Only one meta-analysis has been published in the literature that evaluated the renal safety profile of adefovir in patients with CHB [45]. The authors concluded that based on currently available evidence, adefovir treatment is associated with an increased risk of renal dysfunction. However, this study was not an NMA, and it analyzed RCTs and single-arm studies differently and used composite outcomes to define renal dysfunction.

This SLR and NMA have both limitations and strengths. The main limitations of the NMA are the non-randomized designs and heterogeneity among the included studies. The NMA was feasible under the aforementioned assumptions, and the network diagram could be constructed with 12 non-RCTs. The NMA was not feasible with RCTs, because of the limited number of these studies. Another limitation is that half of the studies were conference abstracts. A sensitivity analysis was attempted by including only full-text publications (i.e., excluding conference abstracts). However, a network diagram for this sensitivity analysis was not feasible, because of the limited number of studies and available data. Similarly, separate analyses for patients with compensated versus decompensated cirrhosis, HBeAg-positive versus HBeAg-negative status, high versus low baseline HBV DNA level, and eGFR decline ≥20% versus <20% were not possible. Moreover, eGFR values obtained by using different equations were analyzed together as there was not enough studies reporting use of every eGFR equation (MDRD was the most commonly used equation). The strengths of SLR and NMA techniques include the robustness of the methodology based on the methods and recommendations from the Cochrane handbook [14], and the NICE guidelines [15]. A well-defined protocol including comprehensive search strategy, eligibility criteria, and data points to be extracted was followed throughout the process. The analyses were performed using the Bayesian MCMC algorithm. Although the NMA was feasible only with non-RCTs, the data from RCTs consistently indicated that telbivudine was associated with improvement in renal function (see Table S3 in the online supplementary material).

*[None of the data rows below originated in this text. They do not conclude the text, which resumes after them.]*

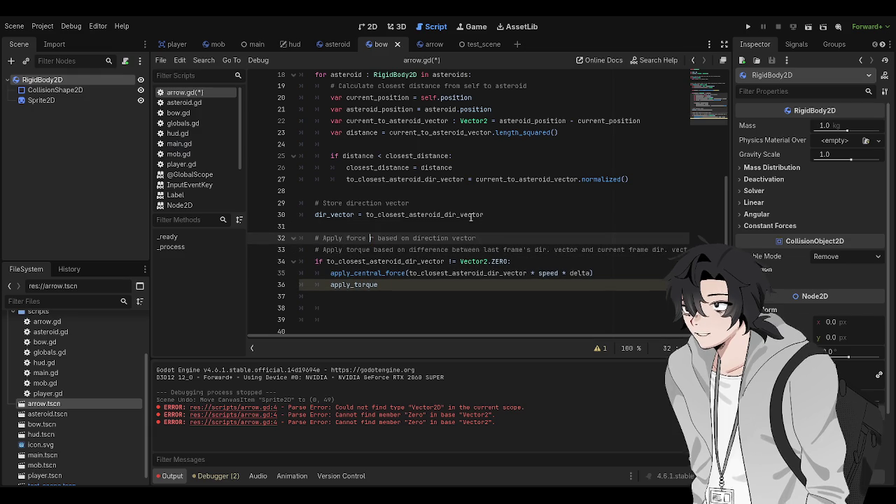
type("centr")
key("ctrl+Left")
type("central")
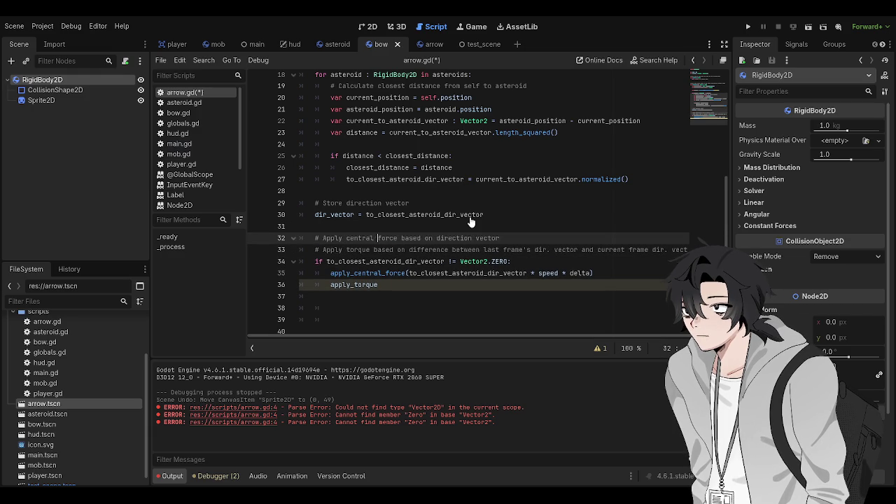
key("Down")
key("Down")
key("Down")
key("ctrl+s")
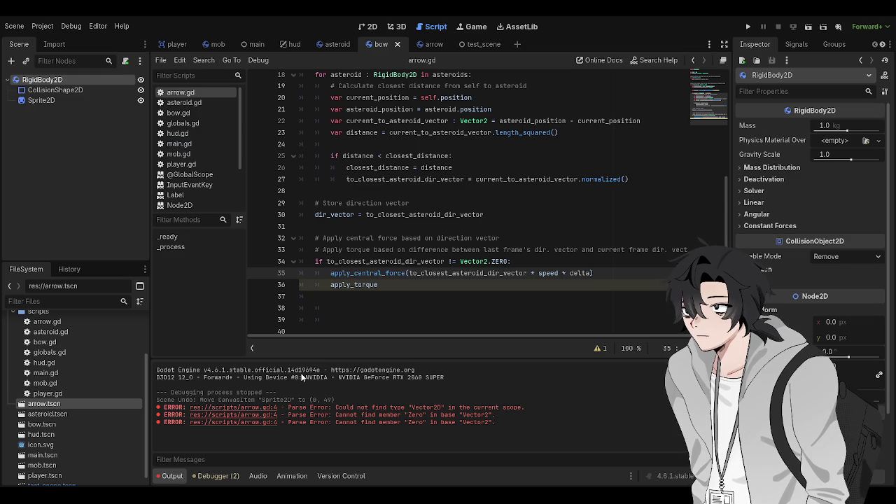
Add empty parentheses to apply_torque, then look up where dir_vector is declared.
key("Down")
type("(")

Thus, results from both clinical trials and real-world studies strongly suggest that telbivudine is associated with improvements in renal function in patients with CHB, either alone or in combination with other NAs, and these improvements were observed in patients with both compensated liver disease as well as decompensated cirrhosis. Further, the improvements in renal function were maintained for up to 6 years. Moreover, patients with mild renal impairment at baseline who were treated with telbivudine also experienced a consistent improvement in eGFR. Over the years, renal safety has emerged as an important treatment-related concern in NA-treated patients. Although viral resistance and adverse events due to NA treatment are key factors when selecting a particular therapy for CHB, the current findings suggest that telbivudine offers a more favorable renal safety profile compared to other NAs, which may make it the drug of choice for patients at risk for renal dysfunction.

Conclusion

This SLR and NMA provide evidence that telbivudine is associated with a significant improvement in renal function (eGFR) in patients with CHB, either alone or in combination with other NAs.